With dupilumab, it was a major breakthrough to have targeted therapy not to mention a black box warning or having blood drawn. Now we have approval up to 6 months of age. If anything speaks of safety, even in our adult patients, it is that. Having dupilumab in my toolbox has allowed me to pull the trigger on patients earlier and have a huge impact on their quality of life. Earlier it was pointed out that people don’t even know how bad it is. It’s because they’ve always been like that. With psoriasis, people come in and say, “What is it? Make it disappear,” or someone has 5% body surface area and you say, “You need a biologic.” It’s because they had normal skin, then they got psoriasis and they want to go back to how they were before. But with AD, they know nothing different. We have to help people understand it. “Now there is something. I know things haven’t worked out for you in the past, or there have been some scary side effects. But now we have options.

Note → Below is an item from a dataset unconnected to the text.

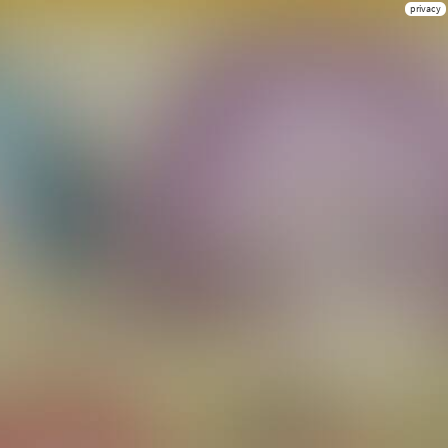
privacy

After dupilumab, we have the IL-13 inhibitor tralokinumab, and we recently had 2 oral JAK inhibitors approved, with upadacitinib for patients aged 12 and over and abrocitinib for patients aged 18 and over. These therapies can be very effective and work quickly on the itch, but in my mind and according to their labels, they are second in line to a biologic like dupilumab. It’s more of a conversation because they work intracellularly and more cytokines are floating around there. There are more discussions about adverse effects and risks. But it’s amazing for patients, because while a lot of people will be fine with dupilumab, there will be some people for whom it’s not completely effective. For them we now have an option if they are 12 or older. But we’re also going to see trials in younger populations.
It is a disease that people will not have to live with. It took a while, but we’re going to be there very soon with psoriasis. What’s cool is that we started out with a great, super targeted safety profile compared to what we’ve had to do with biologics in psoriasis.
Joshua Zeichner, MD: When we look at the total patient population, in many ways it is easy to decide how to treat mild patients and severe patients. Even before we had more targeted therapies, it was worth taking the risk to get benefit for severe patients. But the people with the most unmet need were the moderate patients. These were people I personally gave a jar of triamcinolone to. They were fine, but they weren’t bad enough in my mind to warrant systemic immunosuppressive medication, like cyclosporine. But now we have targeted biologics that address IL-4 and IL-13 that have such a good safety profile – there’s a systemic agent that can change the lives of those moderate patients who previously I wouldn’t even have considered a systemic drug. In my practice, it’s a home run across the board, especially for moderate patients.
Brittany Craiglow, MD: Some of these patients are the most grateful, like the person who is not erythrodermic but just never clear. They can’t go on vacation without their triamcinolone. Everything is greasy. They then have a new life. We’re talking about therapies that have an excellent side effect profile. We shouldn’t wait for these people. If they come in and have 3 different prescriptions, and they have to use 1 that day and another on another day and they can’t keep up, and they wake up scratching, then we have to move on and deal with them more appropriately.
Joshua Zeichner, MD: For anyone listening to this, my message is to remember that the full indication for these systemic biologics is moderate to severe. Don’t forget those moderates, where we can have a huge impact on quality of life.